I think you're still fundamentally misunderstanding that the two queries
above are not always the same.  The reason you got better results from
your version is that a left join b was faster, however, if the join
conditions in your view were more complicated, your version would give the
wrong results.
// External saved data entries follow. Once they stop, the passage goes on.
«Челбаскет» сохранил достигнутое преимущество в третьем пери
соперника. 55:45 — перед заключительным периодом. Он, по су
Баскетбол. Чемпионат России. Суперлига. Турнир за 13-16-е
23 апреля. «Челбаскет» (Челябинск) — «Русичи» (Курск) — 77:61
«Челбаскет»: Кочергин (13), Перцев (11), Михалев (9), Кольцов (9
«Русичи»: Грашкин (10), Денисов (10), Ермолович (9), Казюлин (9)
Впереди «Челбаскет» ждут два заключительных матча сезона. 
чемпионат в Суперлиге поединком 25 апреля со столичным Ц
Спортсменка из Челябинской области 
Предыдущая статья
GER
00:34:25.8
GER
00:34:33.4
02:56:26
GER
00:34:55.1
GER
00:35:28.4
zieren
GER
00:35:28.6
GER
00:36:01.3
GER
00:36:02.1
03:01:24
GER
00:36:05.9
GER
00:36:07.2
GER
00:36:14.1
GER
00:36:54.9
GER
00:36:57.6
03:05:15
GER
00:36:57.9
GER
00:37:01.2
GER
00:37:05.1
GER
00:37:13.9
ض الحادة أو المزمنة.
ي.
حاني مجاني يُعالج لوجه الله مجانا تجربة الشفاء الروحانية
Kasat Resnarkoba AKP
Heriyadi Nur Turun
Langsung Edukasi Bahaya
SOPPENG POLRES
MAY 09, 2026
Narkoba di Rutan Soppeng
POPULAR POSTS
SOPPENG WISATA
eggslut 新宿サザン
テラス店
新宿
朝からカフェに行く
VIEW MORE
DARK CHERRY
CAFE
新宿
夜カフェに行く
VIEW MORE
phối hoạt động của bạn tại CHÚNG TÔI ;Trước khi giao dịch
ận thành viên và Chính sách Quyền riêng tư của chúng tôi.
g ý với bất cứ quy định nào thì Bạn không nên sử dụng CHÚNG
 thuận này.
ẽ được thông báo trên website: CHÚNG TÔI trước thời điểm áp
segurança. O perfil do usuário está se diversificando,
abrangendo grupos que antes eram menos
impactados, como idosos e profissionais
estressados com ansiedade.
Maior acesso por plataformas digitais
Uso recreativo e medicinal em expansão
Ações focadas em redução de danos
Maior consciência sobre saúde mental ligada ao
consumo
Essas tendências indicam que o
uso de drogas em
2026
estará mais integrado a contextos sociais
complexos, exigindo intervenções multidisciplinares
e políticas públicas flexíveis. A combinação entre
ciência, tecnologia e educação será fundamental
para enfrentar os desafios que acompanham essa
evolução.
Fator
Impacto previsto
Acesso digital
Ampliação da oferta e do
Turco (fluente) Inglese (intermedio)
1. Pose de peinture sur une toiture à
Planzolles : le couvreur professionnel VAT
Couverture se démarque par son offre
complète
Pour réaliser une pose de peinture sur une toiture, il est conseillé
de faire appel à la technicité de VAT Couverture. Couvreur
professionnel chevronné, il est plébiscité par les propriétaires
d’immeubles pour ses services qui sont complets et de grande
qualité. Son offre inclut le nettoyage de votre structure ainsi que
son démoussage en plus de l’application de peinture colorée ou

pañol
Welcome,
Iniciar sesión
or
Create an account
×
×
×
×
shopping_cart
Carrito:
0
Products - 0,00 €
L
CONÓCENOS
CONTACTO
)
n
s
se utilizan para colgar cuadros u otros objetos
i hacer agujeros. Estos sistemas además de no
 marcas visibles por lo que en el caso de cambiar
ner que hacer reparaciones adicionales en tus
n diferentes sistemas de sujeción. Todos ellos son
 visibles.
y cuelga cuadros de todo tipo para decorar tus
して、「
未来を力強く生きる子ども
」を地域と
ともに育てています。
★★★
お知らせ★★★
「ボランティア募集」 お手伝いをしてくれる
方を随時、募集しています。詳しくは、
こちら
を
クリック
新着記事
Unless/until we know for certain under what conditions we
can reorder the joins, we can't do so without causing bugs in other
queries.

Re: Slow views

From
David Newall
Date:
On Sat, 2004-07-17 at 13:34, Tom Lane wrote:
> I suspect the real issue is that the implied join order is not the same.

With respect, the real issue is that using the view takes 100 times
longer than not using it.

> The view-based query is really
>
>     a LEFT JOIN (b LEFT JOIN c LEFT JOIN d LEFT JOIN e)
>
> while the allegedly equivalent hand expansion is
>
>     a LEFT JOIN b LEFT JOIN c LEFT JOIN d LEFT JOIN e

Reversing the two terms, ie view right join table, gives the same (slow)
result.  Adding a sub-select to the expansion, as Stephan said, gives
takes the same time as using a view.  It's clearly an optimisation
issue:

select * from a join b optimises differently to select * from a join
(select * from b) as b

It's a pity because views express the code more clearly, but I can't use
them because they're just too slow.

Re: Slow views

From
David Newall
Date:
On Sat, 2004-07-17 at 14:30, Tom Lane wrote:
> David Newall <davidn-postgres@rebel.net.au> writes:
> > select * from a join b optimises differently to select * from a join
> > (select * from b) as b
>
> The above claim is provably false.  Now, if you throw in some more
> tables and sprinkle in a LEFT JOIN instead of just JOIN here and there,
> you can get different plans --- but the semantics are not necessarily
> the same, either.

You're right.  It's select * from a left join b left join c that
optimises differently to select * from a left join (select * from b left
join c).  I was clumsy with my language but I think my meaning was clear
within the context of this thread.  Anyway, back to my point: I'd like
to use a view but I can't because it's too slow, and that's a pity.